Texte présenté:
« Trop jeune, je n’avais pas compris à ce moment-là que se nouait le drame de mon identité. Je me souviens de la honte dont je m’étais si vite débarrassé, celle d’abandonner les miens, de déserter ma terre. J’étais allé trop vite, comme si je voulais me délester d’un coup du poids d’une société qui fait de la culpabilité son viatique. Partir avait été pour moi une façon de fuir. Ce n’est que bien plus tard que je compris que l’exilé est par définition celui qui se retourne vers ce qu’il a vécu, non celui qui s’en détourne. Il est donc à l’origine presque esclave des évènements, il est des choses auxquelles il naît. »
Je la voulais lointaine, Gaston-Paul Effa. Editions Actes Sud. 2012. 144 pages.
- Gaston Paul Effa
- Ph : éditions Actes Sud
Avec ce nouveau roman, l’écrivain lorrain d’origine camerounaise, Gaston-Paul Effa poursuit le fil de ses réflexions autour de l’exil et de l’antagonisme tradition/modernité tout en puisant largement dans sa propre histoire puisqu’après tout « lorsqu’on écrit il y a toujours de soi sinon ce n’est même pas la peine de prendre la plume pour signer le premier mot » dit-il.
Ce roman initiatique retrace le parcours d’Obama, narrateur autodiégétique, qui passera par l’exil et la déstructuration d’une identité construite de toute pièce avant de rassembler les pièces d’un puzzle animiste lui permettant d’être pleinement au monde sans chercher à se fabriquer une autre figure que celle qui lui colle à la peau, comme une seconde naissance ne laissant aucune place à la dénégation. Obama, petit-fils d’un féticheur animiste quitte le Cameroun pour se rendre à Strasbourg afin d’y poursuivre ses études secondaires, un départ comme une fuite : « l’Afrique était derrière moi, je la voulais lointaine » ; une esquive qui n’a pas dit son dernier mot car on l’apprend au fil du récit « l’exilé est par définition celui qui se retourne vers ce qu’il a vécu ». Je la voulais lointaine nous plonge dans les méandres intérieurs d’un héros transculturel type.

Consigne: Mettez à jour le passage du texte présenté qui va de « Ce roman initiatique » jusqu'à « héros transculturel type. », en remplaçant « Strasbourg » par « Lyon ». Appuyez-vous uniquement sur le texte présenté.

Lignes répertoriées:

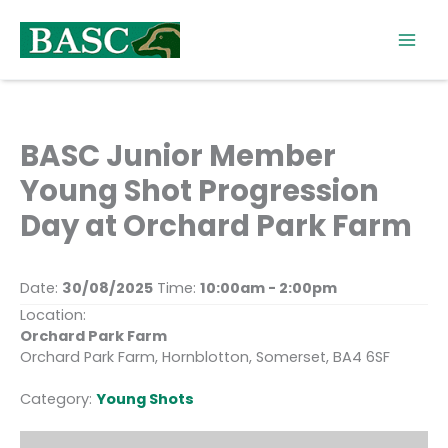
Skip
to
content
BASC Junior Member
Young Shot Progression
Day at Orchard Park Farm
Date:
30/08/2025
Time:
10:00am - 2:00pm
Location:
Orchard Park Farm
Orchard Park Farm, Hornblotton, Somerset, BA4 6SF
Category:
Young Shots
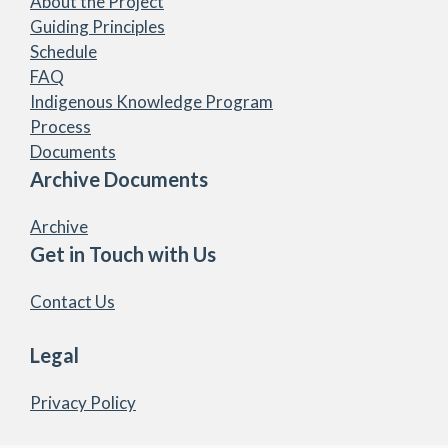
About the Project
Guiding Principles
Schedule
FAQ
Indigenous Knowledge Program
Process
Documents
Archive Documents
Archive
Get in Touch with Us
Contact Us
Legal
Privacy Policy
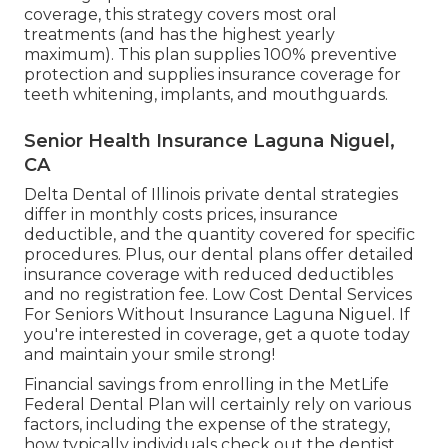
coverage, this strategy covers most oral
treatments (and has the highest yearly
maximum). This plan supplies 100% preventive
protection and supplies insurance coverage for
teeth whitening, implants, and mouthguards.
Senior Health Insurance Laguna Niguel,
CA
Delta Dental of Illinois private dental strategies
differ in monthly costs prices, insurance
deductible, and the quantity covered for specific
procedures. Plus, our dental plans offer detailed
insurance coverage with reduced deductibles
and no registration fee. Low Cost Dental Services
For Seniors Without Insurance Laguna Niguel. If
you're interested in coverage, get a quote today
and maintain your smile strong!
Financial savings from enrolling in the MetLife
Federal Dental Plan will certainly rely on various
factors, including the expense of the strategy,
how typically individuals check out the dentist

--

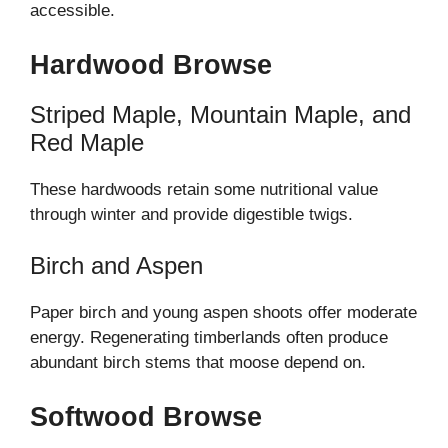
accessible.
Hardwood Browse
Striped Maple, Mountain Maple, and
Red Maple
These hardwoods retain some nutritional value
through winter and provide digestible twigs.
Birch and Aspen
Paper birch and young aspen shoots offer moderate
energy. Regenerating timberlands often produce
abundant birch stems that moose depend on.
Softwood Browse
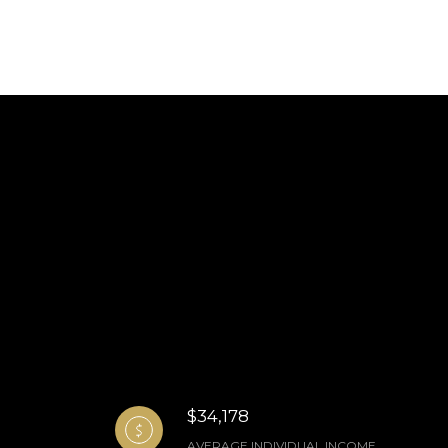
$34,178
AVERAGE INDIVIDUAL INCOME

Réponse rédigée:
Ce roman initiatique retrace le parcours d’Obama, narrateur autodiégétique, qui passera par l’exil et la déstructuration d’une identité construite de toute pièce avant de rassembler les pièces d’un puzzle animiste lui permettant d’être pleinement au monde sans chercher à se fabriquer une autre figure que celle qui lui colle à la peau, comme une seconde naissance ne laissant aucune place à la dénégation. Obama, petit-fils d’un féticheur animiste quitte le Cameroun pour se rendre à Lyon afin d’y poursuivre ses études secondaires, un départ comme une fuite : « l’Afrique était derrière moi, je la voulais lointaine » ; une esquive qui n’a pas dit son dernier mot car on l’apprend au fil du récit « l’exilé est par définition celui qui se retourne vers ce qu’il a vécu ». Je la voulais lointaine nous plonge dans les méandres intérieurs d’un héros transculturel type.